### Text under study:
= = = = = = =

WOODS

WOODS is a project aimed at investigating the implications of Out-of-Distribution generalization problems in sequential data along with it’s possible solution. To that goal, we offer a DomainBed-like suite to test domain generalization algorithms on our WILDS-like set of sequential data benchmarks inspired from real world problems of a wide array of common modalities in modern machine learning.
Quick Installation
WOODS is still under active developpement so it is still only available by cloning the repository on your local machine.
Installing requirements
With Conda
First, have conda installed on your machine (see their installation page if that is not the case). Then create a conda environment with the following command:
conda create --name woods python=3.7
Then activate the environment with the following command:
conda activate woods
With venv
You can use the python virtual environment manager virtualenv to create a virtual environment for the project. IMPORTANT: Make sure you are using python >3.7.
virtualenv /path/to/woods/env
Then activate the virtual environment with the following command:
source /path/to/env/woods/bin/activate
Clone locally
Once you’ve created the virtual environment, clone the repository.
git clone https://github.com/jc-audet/WOODS.git
cd WOODS
Then install the requirements with the following command:
pip install -r requirements.txt
Run tests
Run the tests to make sure everything is in order. More tests are coming soon.
pytest
Downloading the data
Before running any training run, we need to make sure we have the data to train on.
Direct Preprocessed Download
The repository offers direct download to the preprocessed data which is the quickest and most efficient way to get started. To download the preprocessed data, run the download module of the woods.scripts package and specify the dataset you want to download:
python3 -m woods.scripts.download_datasets DATASET\
--data_path /path/to/data/directory
Source Download and Preprocess
For the sake of transparency, WOODS also offers the preprocessing scripts we took for all datasets in the preprecessing module of the woods.scripts package. You can also use the same module to download the raw data from the original source and run preprocessing yourself on it. DISCLAIMER: Some of the datasets take a long time to preprocess, especially the EEG datasets.

= = = = = = =

### Questions on the material:
(a) Which datasets does the WOODS installation guide say take especially long to preprocess?
(b) Write the next part of the WOODS installation guide, starting after its final sentence.

= = = = = = =

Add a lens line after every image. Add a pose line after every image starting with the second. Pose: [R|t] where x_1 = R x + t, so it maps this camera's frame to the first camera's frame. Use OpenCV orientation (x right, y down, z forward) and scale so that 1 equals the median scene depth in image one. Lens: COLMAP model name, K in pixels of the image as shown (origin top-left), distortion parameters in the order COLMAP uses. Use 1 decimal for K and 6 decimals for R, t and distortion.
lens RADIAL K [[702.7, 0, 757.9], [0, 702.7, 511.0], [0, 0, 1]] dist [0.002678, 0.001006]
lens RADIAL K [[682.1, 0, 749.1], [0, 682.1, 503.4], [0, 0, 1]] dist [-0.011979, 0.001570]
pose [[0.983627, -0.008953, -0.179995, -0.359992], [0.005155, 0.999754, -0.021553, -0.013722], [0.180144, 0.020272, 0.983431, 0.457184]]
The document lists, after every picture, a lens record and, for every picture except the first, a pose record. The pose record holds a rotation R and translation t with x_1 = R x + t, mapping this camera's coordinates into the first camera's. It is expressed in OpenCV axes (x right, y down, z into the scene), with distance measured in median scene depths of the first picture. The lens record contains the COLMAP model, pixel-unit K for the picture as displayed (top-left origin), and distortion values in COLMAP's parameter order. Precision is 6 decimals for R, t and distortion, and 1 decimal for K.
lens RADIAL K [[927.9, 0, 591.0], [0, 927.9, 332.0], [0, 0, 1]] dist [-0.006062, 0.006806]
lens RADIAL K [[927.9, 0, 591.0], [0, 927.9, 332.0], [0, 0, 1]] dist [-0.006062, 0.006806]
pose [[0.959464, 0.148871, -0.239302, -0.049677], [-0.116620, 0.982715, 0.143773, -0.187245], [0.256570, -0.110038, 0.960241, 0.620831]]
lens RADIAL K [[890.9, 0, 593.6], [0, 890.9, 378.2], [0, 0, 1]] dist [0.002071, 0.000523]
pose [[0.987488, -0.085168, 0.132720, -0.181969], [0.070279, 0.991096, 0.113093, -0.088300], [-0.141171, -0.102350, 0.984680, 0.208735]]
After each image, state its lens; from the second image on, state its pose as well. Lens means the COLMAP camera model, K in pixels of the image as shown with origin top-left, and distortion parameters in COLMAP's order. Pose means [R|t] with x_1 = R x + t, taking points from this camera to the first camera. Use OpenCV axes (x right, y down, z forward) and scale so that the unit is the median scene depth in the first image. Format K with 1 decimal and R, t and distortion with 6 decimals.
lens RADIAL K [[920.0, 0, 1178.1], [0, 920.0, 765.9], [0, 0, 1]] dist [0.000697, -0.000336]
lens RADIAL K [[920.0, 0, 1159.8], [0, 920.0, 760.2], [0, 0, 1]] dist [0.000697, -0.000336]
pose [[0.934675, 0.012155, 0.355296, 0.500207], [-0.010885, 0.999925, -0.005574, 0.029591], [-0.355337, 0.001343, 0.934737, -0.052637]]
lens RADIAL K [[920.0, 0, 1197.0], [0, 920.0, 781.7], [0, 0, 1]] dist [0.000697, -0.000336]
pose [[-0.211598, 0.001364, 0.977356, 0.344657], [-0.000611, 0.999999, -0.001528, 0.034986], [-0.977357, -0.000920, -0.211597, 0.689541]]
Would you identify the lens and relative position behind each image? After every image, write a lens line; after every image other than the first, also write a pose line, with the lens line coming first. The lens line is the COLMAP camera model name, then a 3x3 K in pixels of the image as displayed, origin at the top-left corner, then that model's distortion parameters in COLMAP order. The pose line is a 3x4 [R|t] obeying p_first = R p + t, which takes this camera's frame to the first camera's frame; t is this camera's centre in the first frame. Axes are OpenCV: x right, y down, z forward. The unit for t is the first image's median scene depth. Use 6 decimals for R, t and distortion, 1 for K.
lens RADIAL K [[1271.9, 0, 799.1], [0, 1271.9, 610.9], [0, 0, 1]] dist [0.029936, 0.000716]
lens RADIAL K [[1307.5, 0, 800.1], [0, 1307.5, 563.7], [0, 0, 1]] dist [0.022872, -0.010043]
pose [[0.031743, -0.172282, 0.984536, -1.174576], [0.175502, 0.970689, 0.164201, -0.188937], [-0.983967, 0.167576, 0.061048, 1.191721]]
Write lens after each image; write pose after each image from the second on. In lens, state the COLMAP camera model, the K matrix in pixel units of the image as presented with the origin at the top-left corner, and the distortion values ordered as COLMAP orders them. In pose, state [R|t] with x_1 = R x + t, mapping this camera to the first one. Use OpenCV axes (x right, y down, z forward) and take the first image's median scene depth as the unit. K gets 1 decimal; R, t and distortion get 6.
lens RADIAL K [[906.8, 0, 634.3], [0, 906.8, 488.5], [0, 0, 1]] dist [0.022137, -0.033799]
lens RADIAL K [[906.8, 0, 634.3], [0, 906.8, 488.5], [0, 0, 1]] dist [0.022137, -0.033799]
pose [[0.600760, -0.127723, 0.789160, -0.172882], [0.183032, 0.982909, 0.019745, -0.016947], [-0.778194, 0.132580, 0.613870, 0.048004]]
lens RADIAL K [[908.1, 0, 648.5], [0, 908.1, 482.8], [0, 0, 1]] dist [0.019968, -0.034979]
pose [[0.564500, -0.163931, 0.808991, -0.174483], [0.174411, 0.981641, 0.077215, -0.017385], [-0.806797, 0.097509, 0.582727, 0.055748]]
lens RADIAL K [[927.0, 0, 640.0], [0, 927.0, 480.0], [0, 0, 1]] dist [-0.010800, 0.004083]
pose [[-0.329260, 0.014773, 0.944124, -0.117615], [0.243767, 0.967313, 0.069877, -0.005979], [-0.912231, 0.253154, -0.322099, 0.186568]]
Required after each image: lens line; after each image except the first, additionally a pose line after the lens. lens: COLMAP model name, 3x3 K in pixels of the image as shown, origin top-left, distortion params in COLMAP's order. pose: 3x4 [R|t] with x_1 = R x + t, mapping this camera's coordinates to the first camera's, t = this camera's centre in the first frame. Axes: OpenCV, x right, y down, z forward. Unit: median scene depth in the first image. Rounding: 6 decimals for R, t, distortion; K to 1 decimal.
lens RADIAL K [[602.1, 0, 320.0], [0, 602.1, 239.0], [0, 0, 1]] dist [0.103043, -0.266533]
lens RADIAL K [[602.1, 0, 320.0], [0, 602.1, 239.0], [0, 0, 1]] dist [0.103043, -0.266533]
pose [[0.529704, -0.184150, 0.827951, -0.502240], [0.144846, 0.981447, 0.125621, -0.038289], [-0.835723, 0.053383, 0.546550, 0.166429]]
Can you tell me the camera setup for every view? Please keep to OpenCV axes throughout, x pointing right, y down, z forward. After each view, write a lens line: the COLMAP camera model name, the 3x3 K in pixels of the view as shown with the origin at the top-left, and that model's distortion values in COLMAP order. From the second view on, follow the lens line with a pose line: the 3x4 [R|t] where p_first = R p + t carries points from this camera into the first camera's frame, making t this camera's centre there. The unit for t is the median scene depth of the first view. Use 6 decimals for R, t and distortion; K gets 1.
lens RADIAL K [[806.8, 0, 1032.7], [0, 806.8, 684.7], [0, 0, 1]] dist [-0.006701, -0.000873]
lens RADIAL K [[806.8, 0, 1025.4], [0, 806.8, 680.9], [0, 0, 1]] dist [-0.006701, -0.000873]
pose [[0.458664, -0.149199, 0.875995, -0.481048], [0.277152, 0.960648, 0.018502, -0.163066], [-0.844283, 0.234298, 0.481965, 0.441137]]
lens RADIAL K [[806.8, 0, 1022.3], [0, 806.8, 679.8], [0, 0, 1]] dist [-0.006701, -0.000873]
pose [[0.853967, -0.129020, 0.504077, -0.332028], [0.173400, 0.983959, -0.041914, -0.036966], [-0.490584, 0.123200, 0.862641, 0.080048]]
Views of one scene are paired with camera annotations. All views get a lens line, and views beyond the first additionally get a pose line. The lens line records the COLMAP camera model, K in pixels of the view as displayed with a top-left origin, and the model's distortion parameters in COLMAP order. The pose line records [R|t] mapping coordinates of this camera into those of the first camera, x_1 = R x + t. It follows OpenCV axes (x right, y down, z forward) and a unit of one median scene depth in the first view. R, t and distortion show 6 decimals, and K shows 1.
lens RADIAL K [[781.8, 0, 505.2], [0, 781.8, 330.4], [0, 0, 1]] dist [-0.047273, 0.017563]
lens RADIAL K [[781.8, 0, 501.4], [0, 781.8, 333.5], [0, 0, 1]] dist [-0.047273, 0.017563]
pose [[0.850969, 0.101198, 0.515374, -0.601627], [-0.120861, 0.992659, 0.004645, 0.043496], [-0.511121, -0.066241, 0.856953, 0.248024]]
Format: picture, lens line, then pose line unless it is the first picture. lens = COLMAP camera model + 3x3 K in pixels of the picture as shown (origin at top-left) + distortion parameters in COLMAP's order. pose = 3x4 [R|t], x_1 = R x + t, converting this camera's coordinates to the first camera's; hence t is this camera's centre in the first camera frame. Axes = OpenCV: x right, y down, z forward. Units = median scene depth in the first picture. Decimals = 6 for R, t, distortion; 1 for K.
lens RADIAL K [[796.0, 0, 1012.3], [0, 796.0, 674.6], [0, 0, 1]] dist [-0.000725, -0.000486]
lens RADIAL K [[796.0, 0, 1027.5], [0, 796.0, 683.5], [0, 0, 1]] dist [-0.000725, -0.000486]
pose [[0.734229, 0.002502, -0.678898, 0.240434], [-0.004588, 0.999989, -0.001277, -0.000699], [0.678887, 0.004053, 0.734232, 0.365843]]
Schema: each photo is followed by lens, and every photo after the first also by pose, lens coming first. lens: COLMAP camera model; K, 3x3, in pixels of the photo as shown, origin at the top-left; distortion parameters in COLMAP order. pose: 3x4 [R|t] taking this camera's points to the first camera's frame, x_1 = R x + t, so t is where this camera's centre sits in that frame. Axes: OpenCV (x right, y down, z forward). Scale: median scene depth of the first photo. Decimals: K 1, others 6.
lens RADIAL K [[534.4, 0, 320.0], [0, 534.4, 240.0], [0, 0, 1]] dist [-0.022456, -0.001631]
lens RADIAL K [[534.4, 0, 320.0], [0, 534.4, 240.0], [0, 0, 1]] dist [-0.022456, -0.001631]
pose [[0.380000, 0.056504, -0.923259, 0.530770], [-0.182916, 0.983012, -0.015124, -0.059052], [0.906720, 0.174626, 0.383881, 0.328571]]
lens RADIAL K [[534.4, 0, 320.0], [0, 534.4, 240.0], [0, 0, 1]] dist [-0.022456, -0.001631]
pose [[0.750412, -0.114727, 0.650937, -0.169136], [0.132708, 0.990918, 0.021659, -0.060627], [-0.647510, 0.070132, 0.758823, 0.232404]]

= = = = = = =

### Your responses:
(a) The EEG datasets.

(b)
python3 -m woods.scripts.fetch_and_preprocess DATASET\
--data_path /path/to/data/directory
Datasets Info
The following table lists the available datasets and their corresponding raw and preprocessed sizes.
Datasets | Modality | Requires Download | Preprocessed Size | Raw Size |
---|---|---|---|---|
Basic_Fourier | 1D Signal | No | - | - |
Spurious_Fourier | 1D Signal | No | - | - |
TMNIST | Video | Yes, but done automatically | 0.11 GB | - |
TCMNIST_seq | Video | Yes, but done automatically | 0.11 GB | - |
TCMNIST_step | Video | Yes, but done automatically | 0.11 GB | - |
CAP | EEG | Yes | 8.7 GB | 40.1 GB |
SEDFx | EEG | Yes | 10.7 GB | 8.1 GB |
PCL | EEG | Yes | 3.0GB | 13.5 GB |
LSA64 | Video | Yes | 0.26 GB | 1.5 GB |
HHAR | Sensor | Yes | 0.16 GB | 3.1 GB |
Running a Sweep
In WOODS, we evaluate the performance of a domain generalization algorithm by running a sweep over the hyper parameters definition space and then performing model selection on the training runs conducted during the sweep.
Running the sweep
Once we have the data, we can start running the sweep. The hparams_sweep module of the woods.scripts package provides the command line interface to create the list of jobs to run, which is then passed to the command launcher to launch all jobs. The list of jobs includes all of the necessary training runs to get the results from all trial seeds, and hyper parameter seeds for a given algorithm, dataset and test domain.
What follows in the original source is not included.